May 25, 2024

Plants are part of God’s beautiful creation. They can improve students’ physical, mental and spiritual health, but the real question is how students can bring them into their dorms and enjoy them. 

Dr. Jacob Lanphere, professor of biological science, shared his advice on how students can bring plants into their living space at CBU. Firstly, students should look at the available space they have. Secondly, as the sun is vital for any plant, students should consider how much sunlight there is at the chosen place. They can select a type of house plant from a nursery or Home Depot based on the sunlight. Some plants require more sunlight, some less. Then, choosing a pot is the next step, and you are ready to go.

A plant needs only three things to thrive: water, soil and sunlight. 

“Make sure they get enough water and sunlight, and you will be OK,” encouraged Lanphere.

Lanphere shared that his favorite house plant is ficus bengamina, a type of tree with beautiful green leaves. 

“Green reduces stress, plants give you oxygen and many plants facilitate vapotranspiration, which creates a more humid environment for you,” Lanphere said. 

They also provide emotional benefits, as taking care of something and watching it grow and go through different seasons and cycles is satisfactory.

“Taking care of a plant makes you mindful of God’s beautiful creation and can grow your faith as you experience the beauty firsthand,” Lanphere shared.

Another way to experience the benefits of plants is to visit Lancer Gardens. The garden is near the Colony apartments living area on campus, surrounding the white heritage house. There are more than 20 flowerbeds full of spices, fruits and vegetables. Additionally, trees there produce fruit such as figs, passionfruit and oranges.

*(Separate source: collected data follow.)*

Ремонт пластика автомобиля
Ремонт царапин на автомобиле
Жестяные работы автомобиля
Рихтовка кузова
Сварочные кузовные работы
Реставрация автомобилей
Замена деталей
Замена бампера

“Lancer Farms were established for students to have an outdoor lab activity, appreciate God’s creation, eat healthy food and create biodiversity on campus,” Lanphere said. 

CBU students can learn more about gardening by checking out books from a library, taking classes during the fall and spring semesters, or joining the Botany Club and the Environmental Science Club on campus. The club organized a Valentine’s Day activity, including seeds and love postcards.

Aria Kaiser, sophomore environmental science and president of the Botany Club at CBU, advised  her peers, “Some low maintenance plants that I would recommend to busy college students are succulents, cacti, philodendron and snake plants.” 

She mentioned that her favorites are pothos, snake plants and monstera, which require little water and no direct sunlight.

Kaiser shared that she is captivated by plants “because they brighten any space, add a pop of color and have so much variety.” 

Aria encouraged students to visit Lancer Farms and Gardens to pick fruit, vegetables or flowers. 

 Another plant-lover, Grace Ann Presley, junior environmental science major, said that because plants are a cheap and readily available way for someone to brighten up a dorm or living space, they are great for any college student. She said that plants bring a calming and relaxed vibe to a room, and they help one become more connected with God’s creations.

“Once you see them growing and creating babies, a sense of pride that I haven’t been able to find in any other aspect of my life will wash over you,” Presley shared.  

As Presley mentioned, gardening is a form of stress relief. It is also a way to connect to God’s creation. Bringing a plant into your life might give you a spark of love and satisfaction that can brighten your days and space.